Only the twelve men and women on the jury that convicted Jason Van Dyke of 2nd-degree murder will know what motivated their decision. The shooting death of Laquan McDonald and the subsequent release of dashcam video showing the incident has further widened the gap between Chicago police and the people they serve.
There have already been plenty of protests as well as political repercussions. Police Superintendent Garry McCarthy was fired shortly after the video was released. Mayor Rahm Emanuel went from being a rising superstar for the Democrats to choosing not to run for reelection. Cook County State’s Attorney Anita Alvarez was voted out of office.
One thing is certain. Had the jury not convicted Van Dyke, Chicago would be a huge riot zone today. Property would be burning. Fights would be breaking out. Guns would be used in a city that’s not supposed to have guns. It would be chaos unlike anything the city has seen in decades.

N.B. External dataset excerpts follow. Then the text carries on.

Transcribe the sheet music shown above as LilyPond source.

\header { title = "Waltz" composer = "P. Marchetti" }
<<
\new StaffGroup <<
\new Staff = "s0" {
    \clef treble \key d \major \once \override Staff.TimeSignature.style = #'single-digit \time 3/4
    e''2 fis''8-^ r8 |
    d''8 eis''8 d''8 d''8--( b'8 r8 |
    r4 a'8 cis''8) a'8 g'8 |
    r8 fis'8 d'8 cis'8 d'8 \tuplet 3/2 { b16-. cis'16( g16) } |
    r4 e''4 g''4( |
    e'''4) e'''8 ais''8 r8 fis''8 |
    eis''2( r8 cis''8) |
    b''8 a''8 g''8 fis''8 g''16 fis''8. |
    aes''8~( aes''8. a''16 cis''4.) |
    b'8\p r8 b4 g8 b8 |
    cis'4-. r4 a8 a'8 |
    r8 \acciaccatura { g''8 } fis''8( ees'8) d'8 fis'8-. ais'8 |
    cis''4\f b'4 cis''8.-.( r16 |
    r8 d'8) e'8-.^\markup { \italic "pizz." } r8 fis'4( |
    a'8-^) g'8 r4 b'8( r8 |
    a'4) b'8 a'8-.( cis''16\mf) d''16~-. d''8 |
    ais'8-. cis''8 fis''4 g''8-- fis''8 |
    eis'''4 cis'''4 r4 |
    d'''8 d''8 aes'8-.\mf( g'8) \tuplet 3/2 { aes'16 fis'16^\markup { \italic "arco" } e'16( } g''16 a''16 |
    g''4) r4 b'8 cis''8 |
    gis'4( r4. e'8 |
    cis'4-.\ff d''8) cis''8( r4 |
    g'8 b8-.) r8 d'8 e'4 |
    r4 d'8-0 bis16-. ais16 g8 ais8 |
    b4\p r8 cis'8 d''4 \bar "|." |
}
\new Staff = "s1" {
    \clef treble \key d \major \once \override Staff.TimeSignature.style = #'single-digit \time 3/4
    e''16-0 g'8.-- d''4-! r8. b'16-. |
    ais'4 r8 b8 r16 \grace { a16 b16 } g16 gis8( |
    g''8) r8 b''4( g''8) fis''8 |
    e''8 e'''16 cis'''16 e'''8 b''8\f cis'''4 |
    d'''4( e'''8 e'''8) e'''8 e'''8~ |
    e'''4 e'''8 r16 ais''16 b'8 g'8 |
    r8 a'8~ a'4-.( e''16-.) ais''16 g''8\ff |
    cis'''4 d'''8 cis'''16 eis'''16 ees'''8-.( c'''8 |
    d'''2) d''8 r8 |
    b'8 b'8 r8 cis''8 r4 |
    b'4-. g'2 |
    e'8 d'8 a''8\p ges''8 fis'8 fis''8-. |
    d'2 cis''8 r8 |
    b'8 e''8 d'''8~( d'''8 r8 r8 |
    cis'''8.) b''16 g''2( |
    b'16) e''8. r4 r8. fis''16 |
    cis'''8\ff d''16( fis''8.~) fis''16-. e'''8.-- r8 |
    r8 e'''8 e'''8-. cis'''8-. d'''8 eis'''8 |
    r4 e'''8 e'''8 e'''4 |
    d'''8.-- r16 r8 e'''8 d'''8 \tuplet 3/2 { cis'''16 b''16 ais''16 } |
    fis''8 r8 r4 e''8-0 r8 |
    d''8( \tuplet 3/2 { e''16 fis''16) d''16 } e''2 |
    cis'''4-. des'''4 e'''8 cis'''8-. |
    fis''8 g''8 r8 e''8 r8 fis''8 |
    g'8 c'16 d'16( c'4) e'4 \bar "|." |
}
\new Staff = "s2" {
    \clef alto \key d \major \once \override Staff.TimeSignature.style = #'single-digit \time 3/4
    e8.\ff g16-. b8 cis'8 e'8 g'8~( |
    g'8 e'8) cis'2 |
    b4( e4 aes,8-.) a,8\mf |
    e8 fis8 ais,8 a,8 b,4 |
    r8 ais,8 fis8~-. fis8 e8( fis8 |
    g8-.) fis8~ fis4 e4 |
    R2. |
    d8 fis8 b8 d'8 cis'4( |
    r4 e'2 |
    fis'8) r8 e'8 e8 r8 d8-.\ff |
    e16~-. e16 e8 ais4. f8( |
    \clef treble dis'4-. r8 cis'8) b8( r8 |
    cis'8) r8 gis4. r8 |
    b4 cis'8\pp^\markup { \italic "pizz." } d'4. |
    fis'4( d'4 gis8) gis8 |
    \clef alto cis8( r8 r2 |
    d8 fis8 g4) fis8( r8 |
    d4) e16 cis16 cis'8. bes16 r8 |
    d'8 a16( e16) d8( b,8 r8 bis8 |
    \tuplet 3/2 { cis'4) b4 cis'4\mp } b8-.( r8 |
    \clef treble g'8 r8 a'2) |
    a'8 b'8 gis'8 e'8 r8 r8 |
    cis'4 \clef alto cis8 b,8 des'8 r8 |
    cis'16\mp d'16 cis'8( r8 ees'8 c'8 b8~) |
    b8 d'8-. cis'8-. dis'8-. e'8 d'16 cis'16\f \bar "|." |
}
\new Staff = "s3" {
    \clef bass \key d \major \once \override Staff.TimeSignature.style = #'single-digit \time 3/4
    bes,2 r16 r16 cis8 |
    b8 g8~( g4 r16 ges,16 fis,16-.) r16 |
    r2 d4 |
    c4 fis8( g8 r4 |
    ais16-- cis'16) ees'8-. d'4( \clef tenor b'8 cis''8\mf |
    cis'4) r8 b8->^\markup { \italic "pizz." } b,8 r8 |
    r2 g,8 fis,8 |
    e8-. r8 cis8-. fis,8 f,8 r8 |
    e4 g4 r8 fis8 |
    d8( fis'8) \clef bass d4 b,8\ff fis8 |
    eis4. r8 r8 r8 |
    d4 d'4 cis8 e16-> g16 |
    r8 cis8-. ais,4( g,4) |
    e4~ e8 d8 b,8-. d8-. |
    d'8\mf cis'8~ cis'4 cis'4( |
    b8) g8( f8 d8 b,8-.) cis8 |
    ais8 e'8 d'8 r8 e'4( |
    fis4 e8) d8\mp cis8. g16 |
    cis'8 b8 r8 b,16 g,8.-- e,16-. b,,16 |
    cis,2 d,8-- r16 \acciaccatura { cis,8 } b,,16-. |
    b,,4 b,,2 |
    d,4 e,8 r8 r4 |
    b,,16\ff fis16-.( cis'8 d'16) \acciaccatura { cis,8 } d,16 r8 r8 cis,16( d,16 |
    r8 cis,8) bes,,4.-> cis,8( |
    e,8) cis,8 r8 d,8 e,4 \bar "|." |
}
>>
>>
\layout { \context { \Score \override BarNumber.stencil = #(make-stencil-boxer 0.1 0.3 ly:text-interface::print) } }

Did the jury convict to save Chicago?
The two pieces of evidence that made conviction easy were the attempted police coverup of the events and the dashcam video. The coverup will lead to more trials, keeping the wounds from the shooting open in Chicago for a while. But the video was likely all that was needed for jurists to justify their decision.
Here’s the incident itself. Warning: It is graphic.
This appears to be a situation where use of non-lethal force such as a stun gun would seem appropriate. The knife-wielding McDonald was clearly dangerous. He was energized by a false sense of invulnerability by the PCP coursing through his veins. Walking in the middle of the street in a threatening manner meant that he needed to be taken down.
But he could and should have been taken down without 16 bullets being fired at him. He didn’t lunge at the police as was originally reported. He represented a clear and present danger to the police and everyone around, but with multiple officers around and an empty street, the need for lethal force is hard to argue.
A tougher job than most realize
The infamous 21-foot-rule says that a person wielding a knife can kill a person carrying a gun if they’re within 21 feet of their target. This rule applies to holstered weapons with their safety applied. Van Dyke’s and other officers’ guns were out and ready to be fired. Nevertheless, McDonald was much closer than 21 feet when he spun around just prior to being shot.
Did Van Dyke fear for his life? It’s possible. What many citizens do not acknowledge is that situations like the ones police face with assailants like McDonald require extremely difficult split-second decisions. It’s easy to say McDonald was not a real threat for people watching the video, but being tasked with taking him down 14 feet away makes it very difficult to know when to shoot.
Here’s a Mythbusters video that put the 21-foot-rule to the test.
Being a cop is a tough job. I personally support the police and their decision-making the vast majority of the time. This particular incident is challenging to defend. I stand by my assertion that non-lethal force could have been used.
It can be debated whether or not Van Dyke should have been convicted of 2nd degree murder. Chicago is not burning as a result. Should that justify the verdict or did it stand alone on its own merits? Only those in the jury box know for sure.